This week, we discuss why we need governance in outer space; how the war in Ukraine could end sooner than expected; lessons from the FAA system failure; protecting U.S. air bases against Chinese and Russian attacks; the use of psychedelics to help treat mental health conditions; and why social media platforms aren't “digital town squares.”
Space may seem infinite, but the narrow band that hugs the Earth, where satellites and space stations operate, is not. In fact, a recent RAND study found that space is congested, contested, and littered with debris.
The problem is only getting worse.

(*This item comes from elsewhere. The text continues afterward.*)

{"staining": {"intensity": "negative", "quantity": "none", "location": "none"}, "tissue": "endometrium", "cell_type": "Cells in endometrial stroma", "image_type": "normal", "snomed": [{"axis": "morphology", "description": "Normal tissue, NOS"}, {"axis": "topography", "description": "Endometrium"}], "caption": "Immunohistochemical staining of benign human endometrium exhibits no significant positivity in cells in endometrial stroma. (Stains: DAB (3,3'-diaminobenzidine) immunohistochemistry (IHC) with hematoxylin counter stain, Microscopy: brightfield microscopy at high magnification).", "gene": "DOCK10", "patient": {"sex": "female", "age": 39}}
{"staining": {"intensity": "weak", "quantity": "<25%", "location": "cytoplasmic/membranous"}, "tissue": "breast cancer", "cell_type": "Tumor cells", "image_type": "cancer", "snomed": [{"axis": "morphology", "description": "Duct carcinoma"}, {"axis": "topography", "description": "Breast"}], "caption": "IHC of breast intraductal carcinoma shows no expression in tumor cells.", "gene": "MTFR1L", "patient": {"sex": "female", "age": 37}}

Tens of thousands of satellites are set to launch in the next few years, adding to the hundreds of thousands of objects that are already in Earth's orbit—from shards of debris no bigger than a screw to satellites the size of a school bus.
What's needed are hard-and-fast rules for responsible behavior in space. “Nobody owns space,” says RAND's Douglas Ligor, one of the authors of the study. “There are no territories, there are no borders, so it's going to require all sovereign states to come together and figure out how to manage it.”
The stakes of solving this international, extraterrestrial puzzle are high. Ligor highlights just one vivid example that underscores the urgency: “Nobody cares if a sailor drops a wrench in the middle of the ocean. If an astronaut drops a wrench, it becomes an uncontrollable projectile, traveling at thousands of miles per hour, that will destroy anything in its path.”
Many predict that Russia's war on Ukraine will persist. They may be right—after all, there is no end in sight as the conflict approaches the one-year mark. But it's possible that the war will end sooner, say RAND's Peter Wilson and William Courtney. For instance, there could be regime change in Moscow, the Russian military could collapse, or Ukraine could win the war outright. Policymakers would be wise to consider these possibilities, they say.
Last week, thousands of flights were delayed or canceled due to a Federal Aviation Administration outage, which appeared to be the result of a system failure. According to RAND's Henry Willis, the incident is a reminder that the nation's critical infrastructure faces a range of threats—everything from Russian hackers, to weather events, to violent attacks. These threats are growing, and now is the time to take steps to address them, he says.
There is a growing consensus that China and Russia pose significant threats to American interests. RAND has been studying these risks and potential countermeasures, including identifying cost-effective ways to mitigate Chinese and Russian attacks on U.S. air bases. While most of this research is classified, many of the overall findings are not. A new publicly available paper outlines our conclusions.
There has been a resurgence of interest in the use of psychedelics to address a wide range of mental health disorders, including depression, anxiety, and PTSD. In a new RAND paper, researchers examine the evolving policy landscape related to psychedelics. They highlight key considerations that could help guide efforts to address the significant burden of mental health conditions among veterans.
Social media platforms are often promoted as “digital town squares.” But in reality, these platforms are not public places for free speech and civic discourse, says RAND's Douglas Yeung. When the private owners of online spaces determine who gets to say what—often without the public's input or understanding—it can undermine productive conversations, increase misinformation and hate speech, and have other negative effects.